Which brings us to the central issue in the debate between the words "Complementary" and "Alternative". Which is really a debate about the true nature of science. Since the successes of theoretical physics in the late 19th and early 20th century, a myth has been perpetuated that science "knows why things work". But the fact is that even these theories that have been hugely successful in developing technology are only models - and despite the extraordinary technical progress they have allowed, they are not the real thing - they are an approximation simple enough to be coded mathematically. When it comes to the technology necessary for a mobile phone, there is still an inherent simplicity that allows these models to be used. When it comes to living organisms, we are still many generations from being able to really understand what is happening - even in simple situations. As an example, it is only in 2012 that a whole new lymphatic system was discovered in the brain that implies a 5x increase in the turnover of cerebrospinal fluid (compared to the previous knowledge in 2011). The same year saw the discovery of a magnetic sensor in the eye of birds that allows them to navigate by the earth's magnetic field. Working with quantum states, this sensor is held in a relatively small molecule, is billions of times smaller than the most sensitive similar human-made device, and is many times more sensitive. And it's possible that human eyes may also possess this feature.

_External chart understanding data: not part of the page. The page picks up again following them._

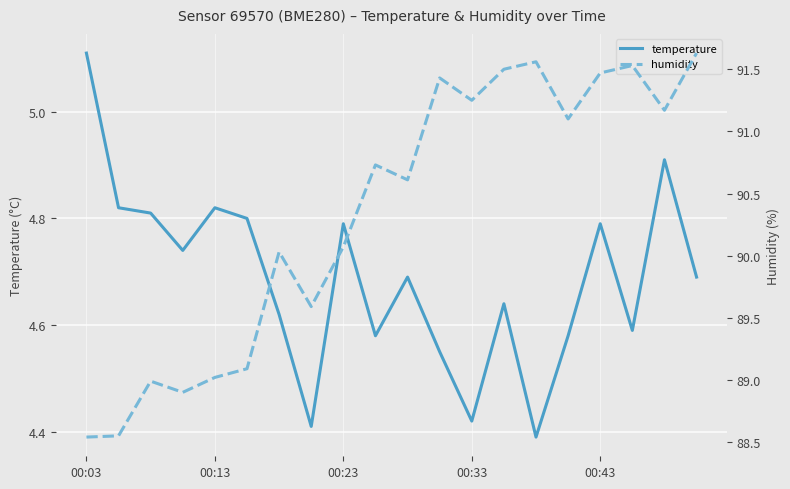

In temperature, how many points are higher than both neighbors (excluding endpoints)?

6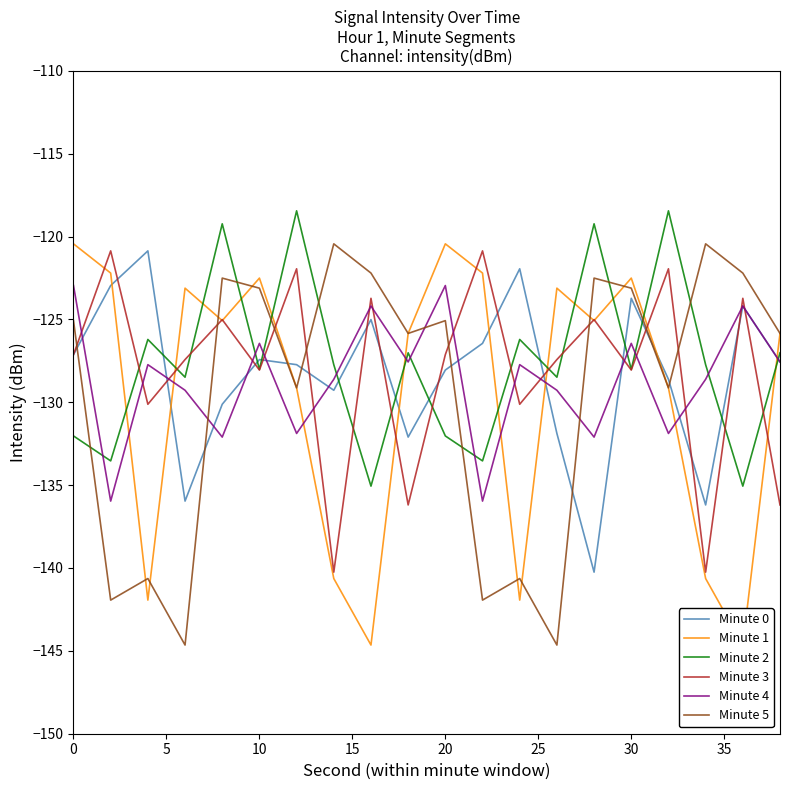

How many times do Minute 3 and Minute 2 cross each other?

11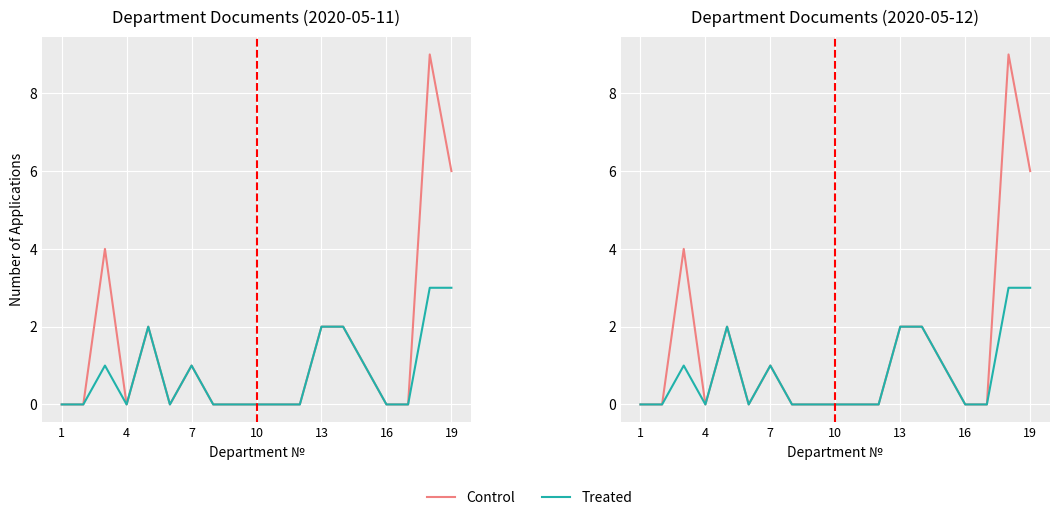

What is the average value of the Treated series?

1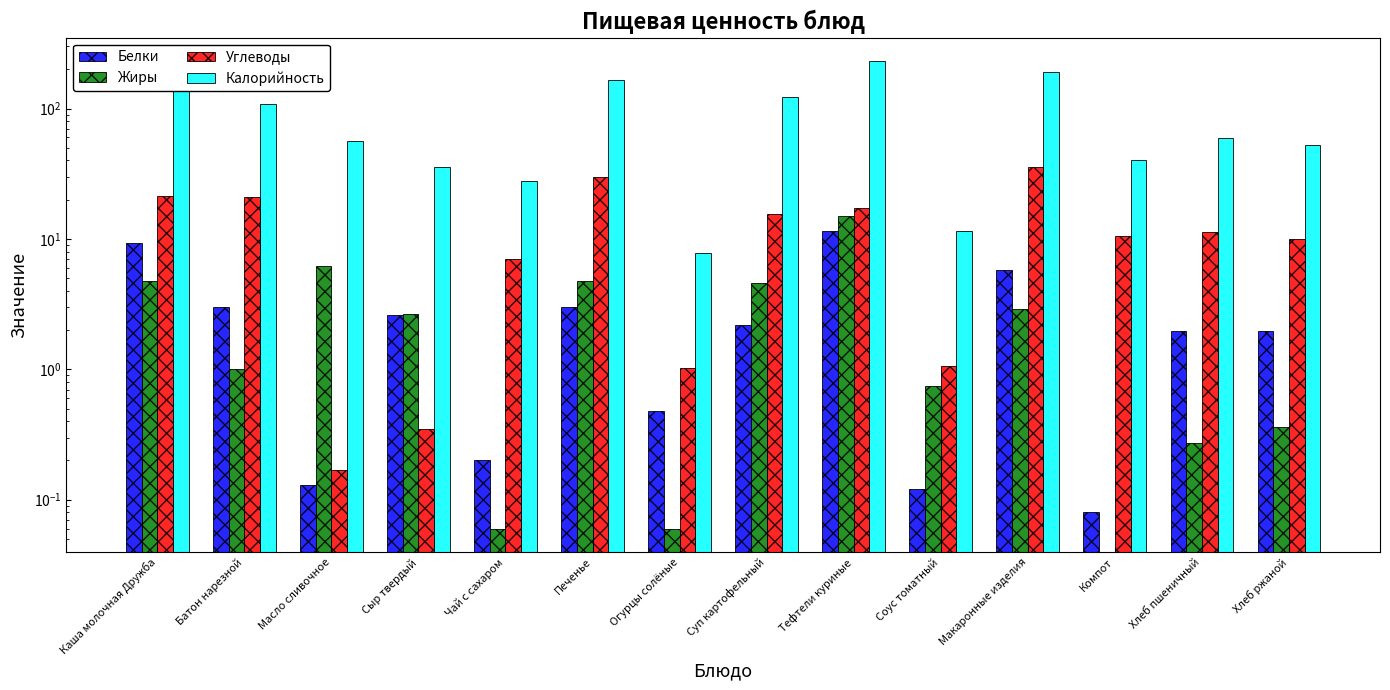

What is the average value of the Калорийность series?

92.6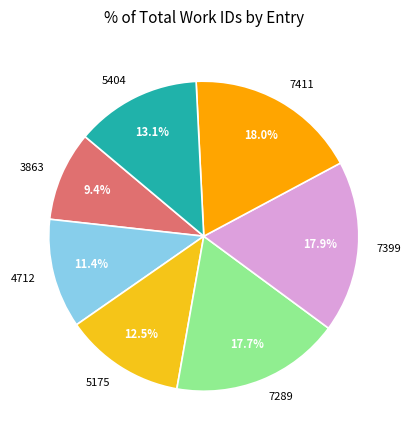

Which slice is the smallest?

3863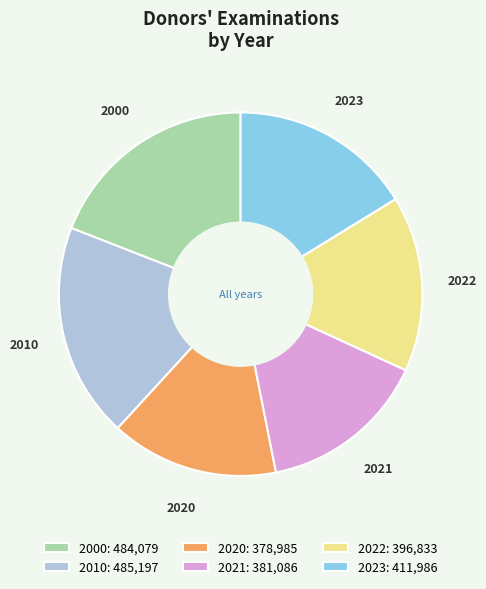

Is 2020 the majority of the pie?

No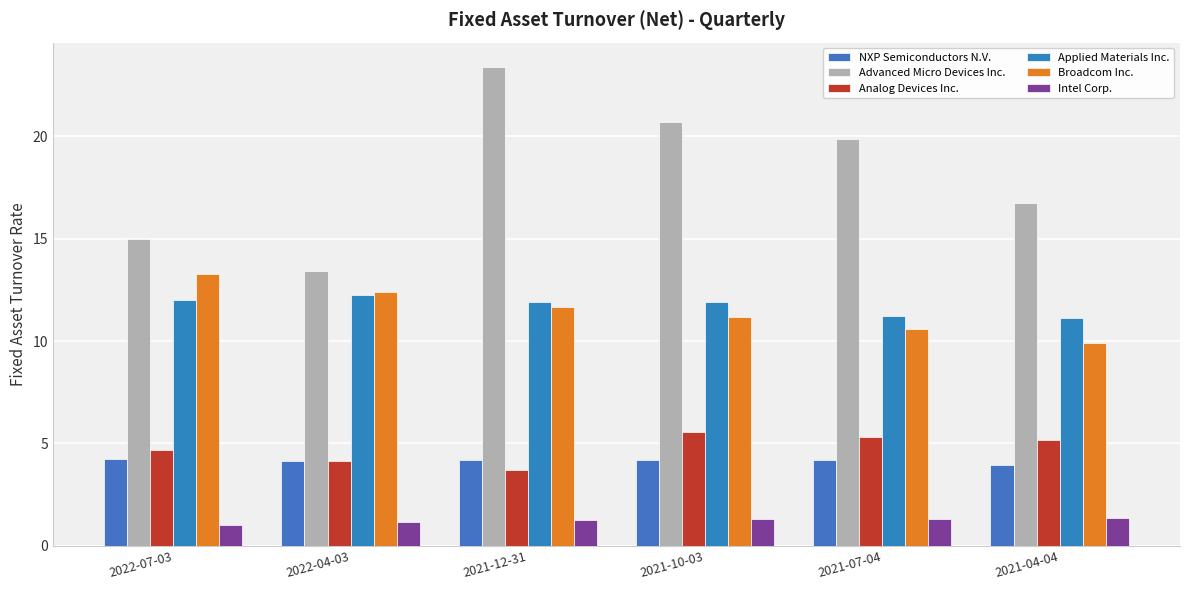

What are all the series names shown in the legend?

NXP Semiconductors N.V., Advanced Micro Devices Inc., Analog Devices Inc., Applied Materials Inc., Broadcom Inc., Intel Corp.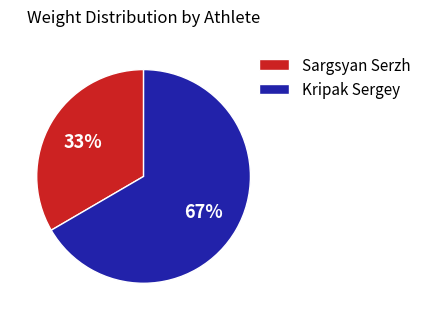

True or false: Kripak Sergey accounts for 67% of the total.

True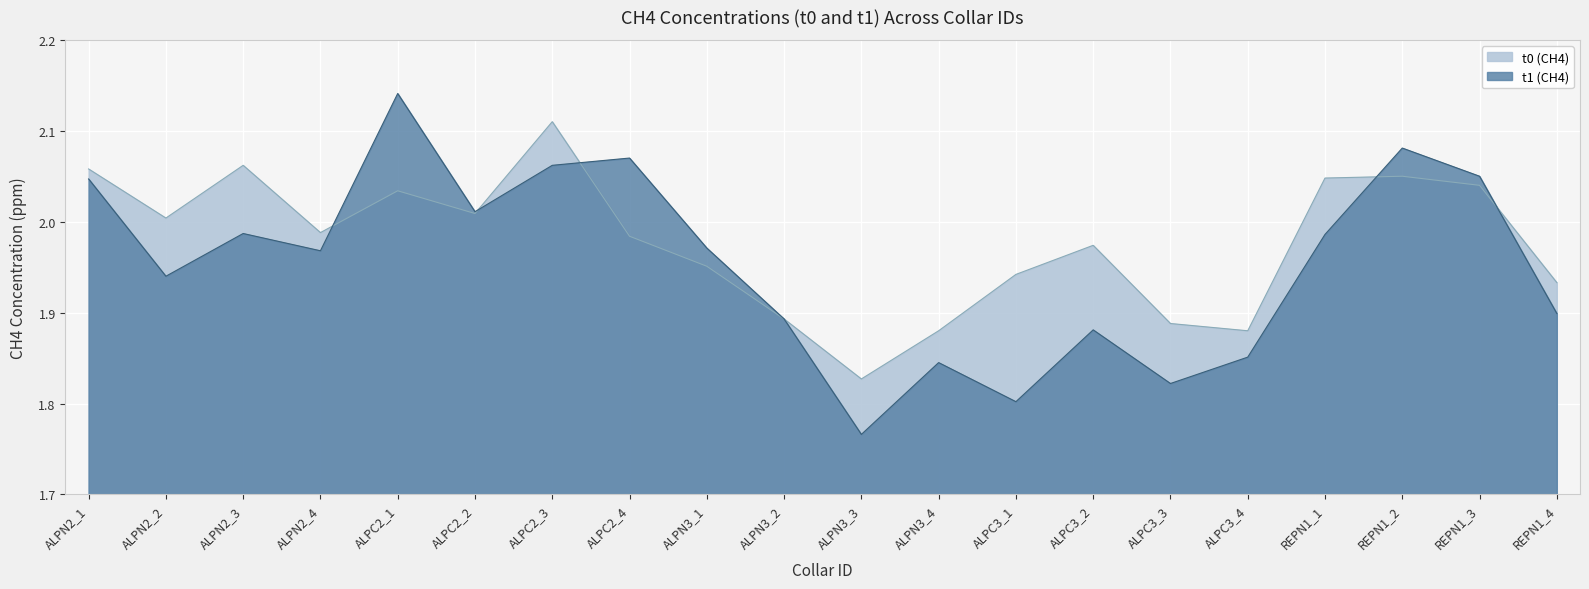

What are all the series names shown in the legend?

t0 (CH4), t1 (CH4)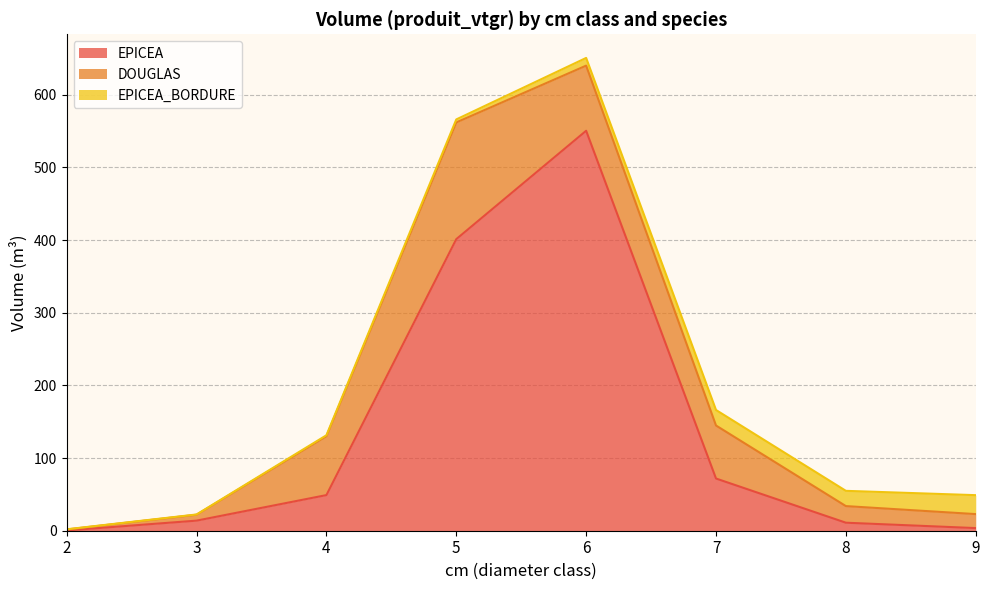

What is the difference between the EPICEA values at 4 and 3?

35.2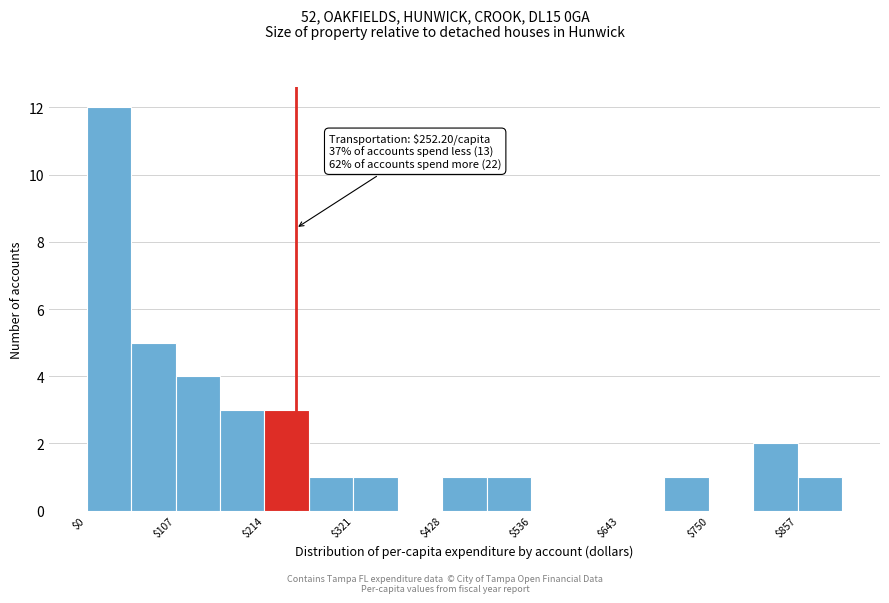

Around what value on the x-axis is the tallest bar? Give the approximate position of its centre, as read against the axis.

20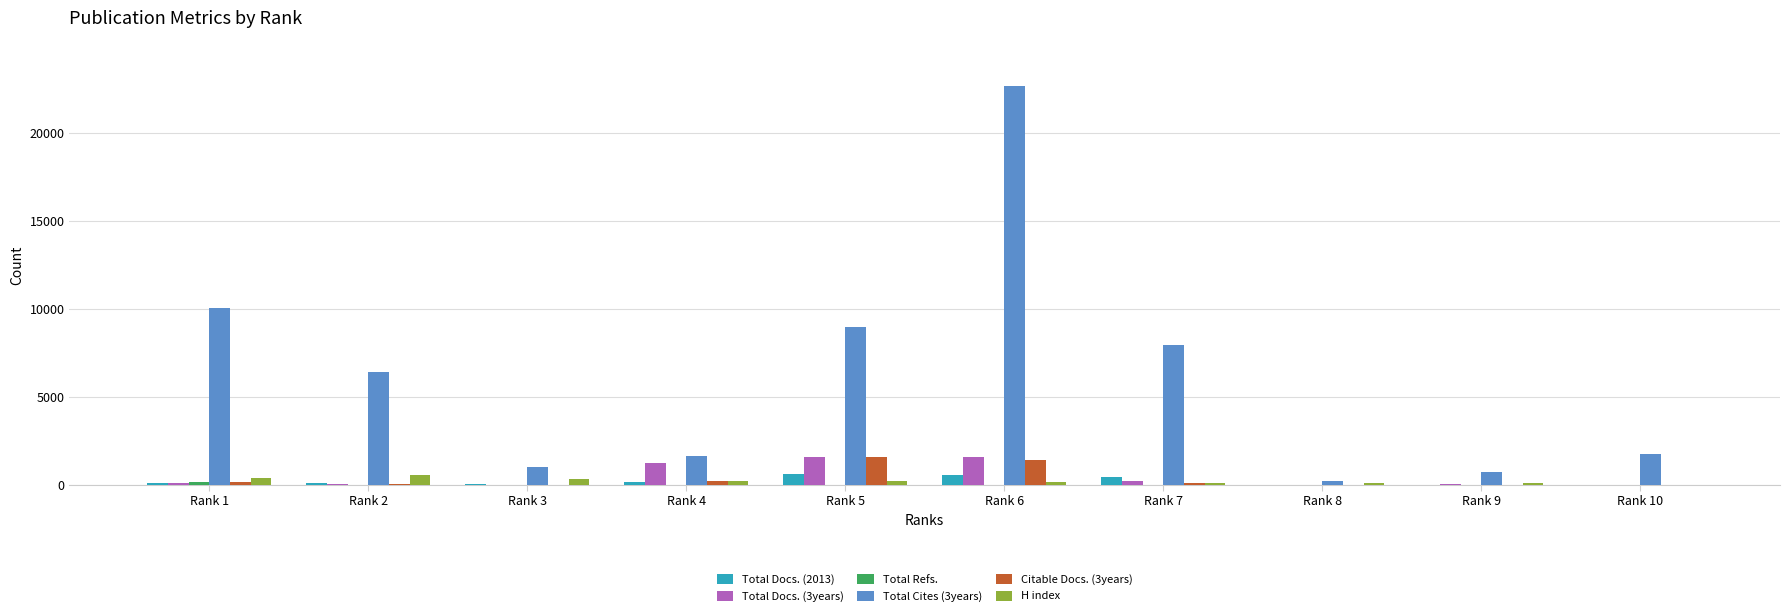

The value of Total Docs. (3years) at Rank 5 is 1610. True or false?

True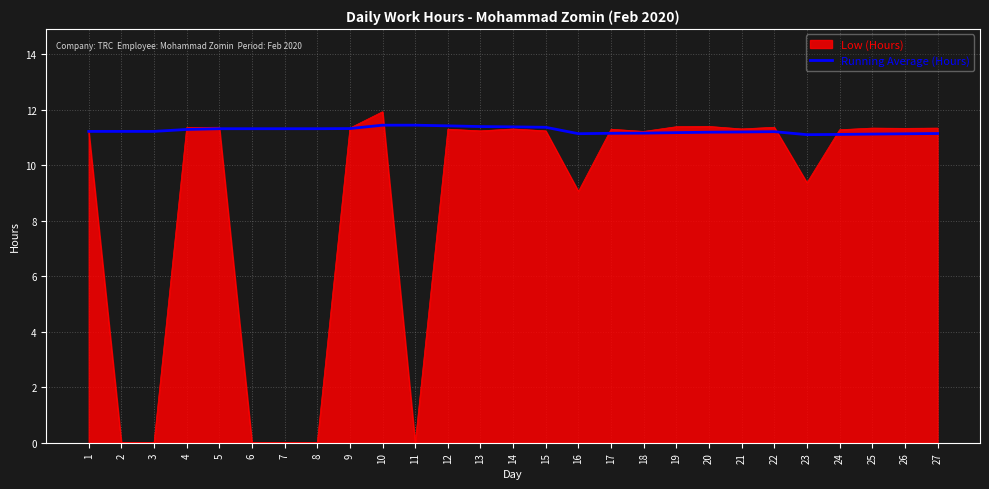

How many lines are shown in the chart?

2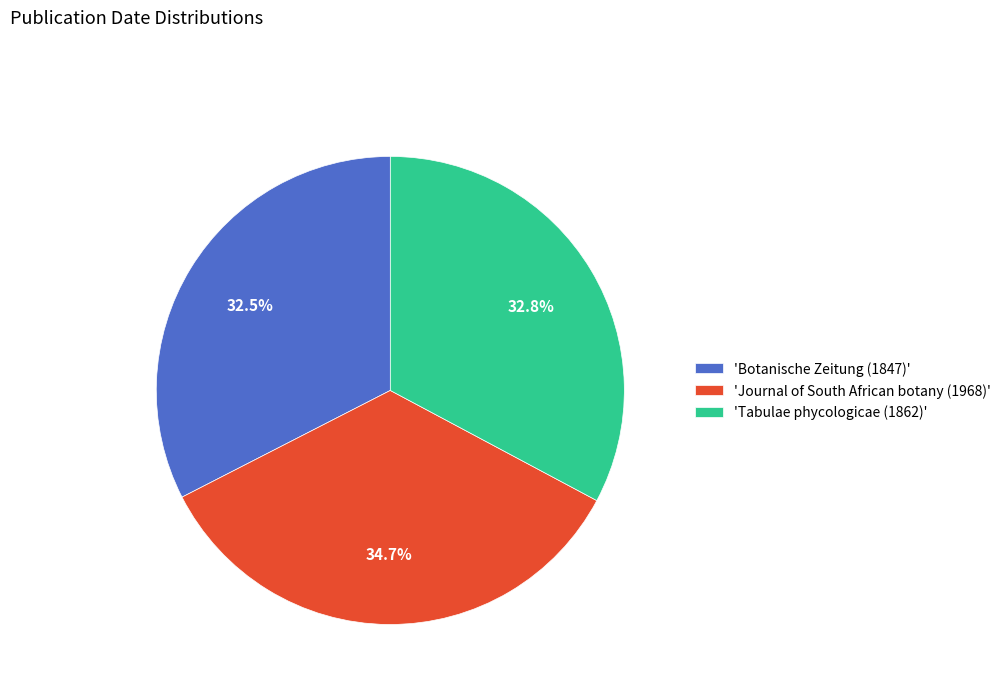

Is the sum of 'Tabulae phycologicae (1862)' and 'Botanische Zeitung (1847)' greater than half?

Yes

It would be nice to understand "why" complementary therapies work, (and there are a continuous stream of attempts to do so) - but all we can say is "we do X and then we see Y happen". And although Jacques Benveniste was trashed by the editor of Science Journal after he showed that water has a memory - subsequent repeats of his experiments in other independent laboratories (including one by Nobel Prize recilient Luc Montagnier) have also demonstrated that water has a memory at ultradilutions. We still don't know why - but ultimately science is NOT about assuming knowledge first and then proving what it already knows. To quote one of the pioneers of Cranial Osteopathy, Rollin Becker - "Something Happened" (he just used to write "SH" in his client notes). This empirical approach is a traditional form of science, but is not seen as such by anyone who does not believe that anything can exist unless it fits their already-formed view of how the world works. The experience is that "interesting things" happen in the playground that connects consciousness/awareness and body tissue.